Further echoing the Lewis Motion, Plaintiff seeks to exclude Dr. Carhart's opinion as to the efficacy of side-curtain airbags-specifically, that “[t]he relevant biomechanical, rollover, and curtain literature does not support an assertion that curtain airbag deployment would have eliminated Mr. Nelson's risk for injury during the subject crash.” [Doc. 216-4 at 20]. Plaintiff asserts that this opinion is largely based on outdated literature and inapplicable field studies. [Doc. 215 at 14-15]. Defendant responds that Dr. Carhart properly relied on studies with respect to crash severity reducing airbag effectiveness to inform his opinions about how the crash conditions involving the subject vehicle would have affected the airbags, had they deployed. See [Doc. 216 at 10-13]. Upon review, Dr. Carhart's report indeed sets out the literature and certain case studies to support his opinions on this topic. See, e.g., [Doc. 215-1 at 16-18]. And while these sources may have shortcomings that undermine the value of the resulting opinion in the context of this case, any such shortcomings go to weight and not admissibility. The Court thus concludes that, just as Plaintiff's expert may reliably opine that airbags would have reduced the injury at issue, Defendant's expert may reliably opine as to the opposite.

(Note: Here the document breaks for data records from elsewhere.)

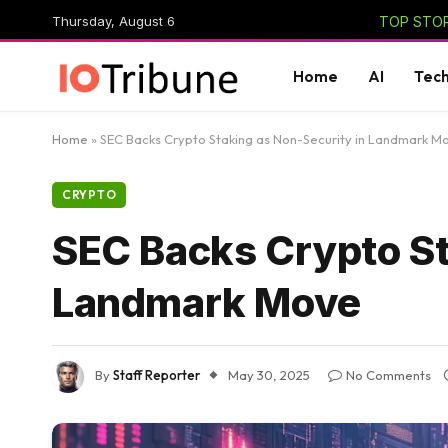
Thursday, August 6
TOP STOR
Home
AI
Tec
Home
»
SEC Backs Crypto Staking as Non-Security in Landmark M
CRYPTO
SEC Backs Crypto St
Landmark Move
By
Staff Reporter
May 30, 2025
No Comments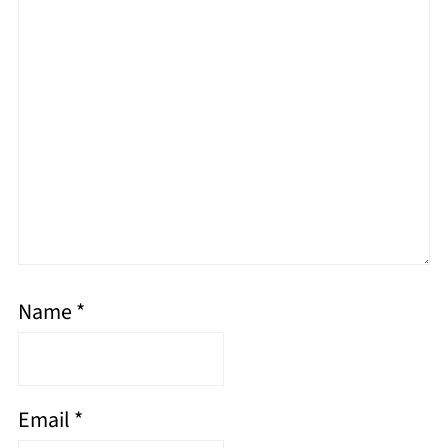
Name
*
Email
*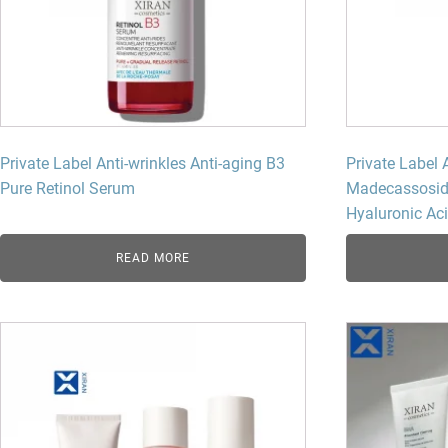
Private Label Anti-wrinkles Anti-aging B3
Private Label 
Pure Retinol Serum
Madecassosid
Hyaluronic Ac
READ MORE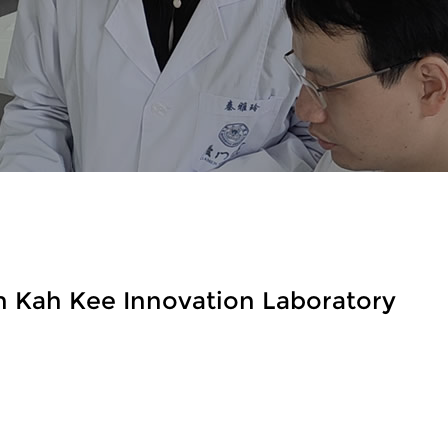
n Kah Kee Innovation Laboratory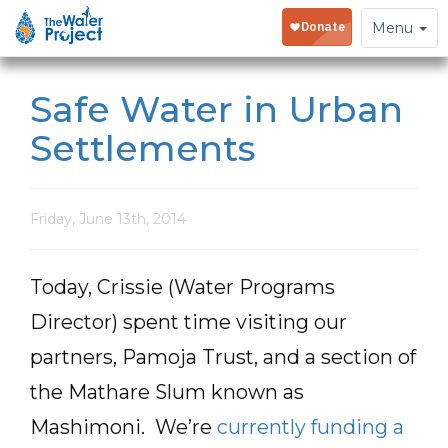
Toggle
Menu
navigation
Safe Water in Urban
Settlements
Friday, June 13th, 2014
Today, Crissie (Water Programs
Director) spent time visiting our
partners, Pamoja Trust, and a section of
the Mathare Slum known as
Mashimoni. We’re
currently funding a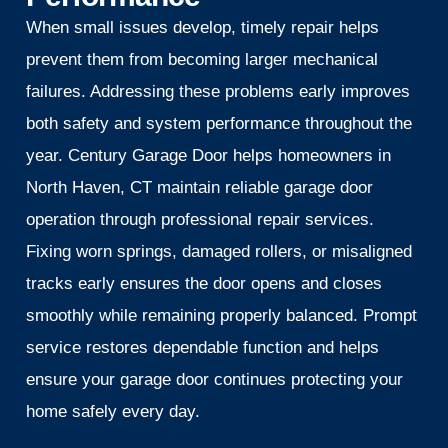
When small issues develop, timely repair helps
prevent them from becoming larger mechanical
failures. Addressing these problems early improves
both safety and system performance throughout the
year. Century Garage Door helps homeowners in
North Haven, CT maintain reliable garage door
operation through professional repair services.
Fixing worn springs, damaged rollers, or misaligned
tracks early ensures the door opens and closes
smoothly while remaining properly balanced. Prompt
service restores dependable function and helps
ensure your garage door continues protecting your
home safely every day.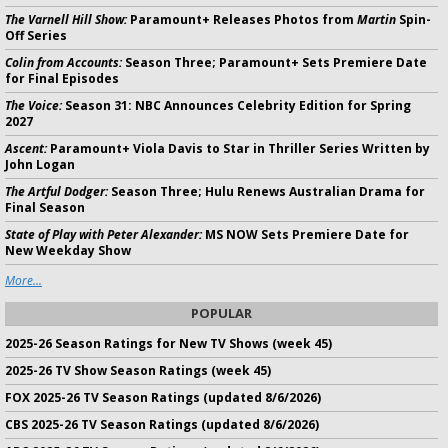
The Varnell Hill Show:
Paramount+ Releases Photos from
Martin
Spin-
Off Series
Colin from Accounts:
Season Three; Paramount+ Sets Premiere Date
for Final Episodes
The Voice:
Season 31: NBC Announces Celebrity Edition for Spring
2027
Ascent:
Paramount+ Viola Davis to Star in Thriller Series Written by
John Logan
The Artful Dodger:
Season Three; Hulu Renews Australian Drama for
Final Season
State of Play with Peter Alexander:
MS NOW Sets Premiere Date for
New Weekday Show
More...
POPULAR
2025-26 Season Ratings for New TV Shows (week 45)
2025-26 TV Show Season Ratings (week 45)
FOX 2025-26 TV Season Ratings (updated 8/6/2026)
CBS 2025-26 TV Season Ratings (updated 8/6/2026)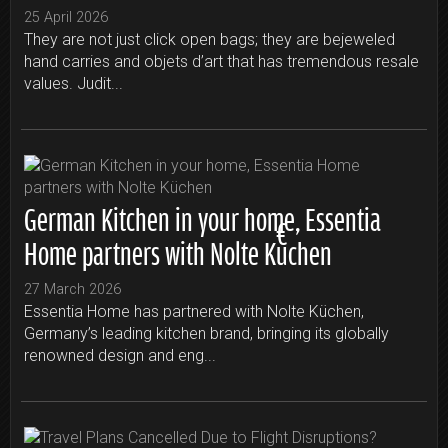
25 April 2026
They are not just click open bags; they are bejeweled
hand carries and objets d’art that has tremendous resale
values. Judit...
German Kitchen in your home, Essentia
Home partners with Nolte Küchen
27 March 2026
Essentia Home has partnered with Nolte Küchen,
Germany’s leading kitchen brand, bringing its globally
renowned design and eng...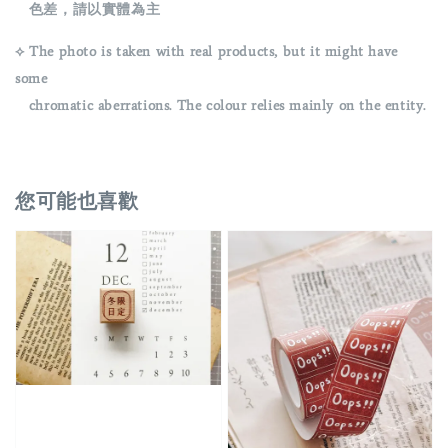
色差，請以實體為主
⟡ The photo is taken with real products, but it might have
some
chromatic aberrations. The colour relies mainly on the entity.
您可能也喜歡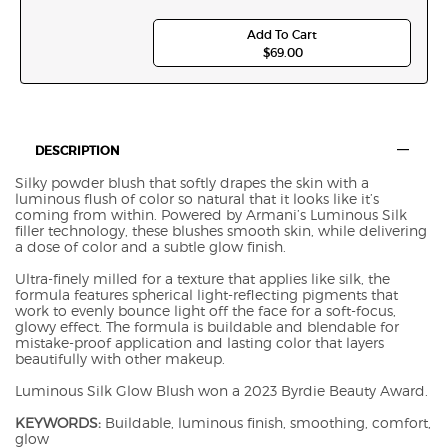
Add To Cart
$69.00
LUMINOUS SILK GLOW SE
PDP Tabswith accordion on mobile A2594
DESCRIPTION
Silky powder blush that softly drapes the skin with a
luminous flush of color so natural that it looks like it’s
coming from within. Powered by Armani’s Luminous Silk
filler technology, these blushes smooth skin, while delivering
a dose of color and a subtle glow finish.
Ultra-finely milled for a texture that applies like silk, the
formula features spherical light-reflecting pigments that
work to evenly bounce light off the face for a soft-focus,
glowy effect. The formula is buildable and blendable for
mistake-proof application and lasting color that layers
beautifully with other makeup.
Luminous Silk Glow Blush won a 2023 Byrdie Beauty Award.
KEYWORDS:
Buildable, luminous finish, smoothing, comfort,
glow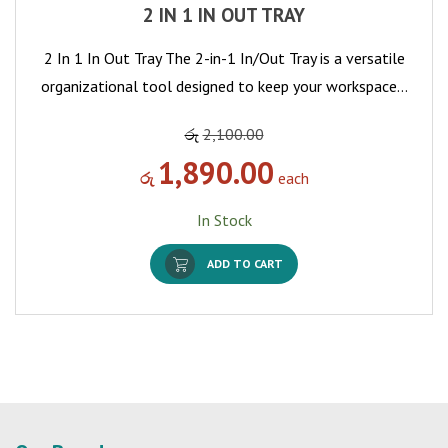
2 IN 1 IN OUT TRAY
2 In 1 In Out Tray The 2-in-1 In/Out Tray is a versatile
organizational tool designed to keep your workspace…
රු
2,100.00
1,890.00
රු
each
In Stock
ADD TO CART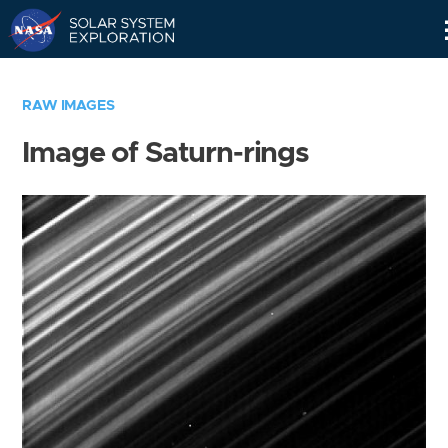
Skip
Navigation
RAW IMAGES
Image of Saturn-rings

It is up to the Parties to flesh out the strengths and weaknesses of these competing expert opinions through examination of the relevant witnesses; and, ultimately, it is up to the jury to decide whom to believe. See Lexington Ins. Co., 2017 WL 11685176, at *3. The Carhart Motion is respectfully DENIED.
CONCLUSION
Accordingly, IT IS ORDERED that:
(1) Toyota Motor Corporation's Motion to Exclude Plaintiff's Life Care Planner Expert Helen Woodard Under Fed.R.Evid. 702-703 [Doc. 212] is DENIED;
(2) Toyota Motor Corporation's Motion to Exclude Plaintiff's Biomechanics Expert Paul Lewis Under Fed.R.Evid. 702-703 [Doc. 213] is DENIED;
(3) Toyota Motor Corporation's Motion to Exclude Plaintiff's Vehicle Electro-Mechanical Systems[] Expert Peter J. Sullivan Under Fed.R.Evid. 702 [Doc. 214] is GRANTED in part and DENIED in part as moot; and
(4) Plaintiff's Motion to Exclude Opinions of Defendant's Biomechanical Expert, Dr. Michael Carhart[,] Pursuant to F.R.E. 702 [Doc. 215] is DENIED.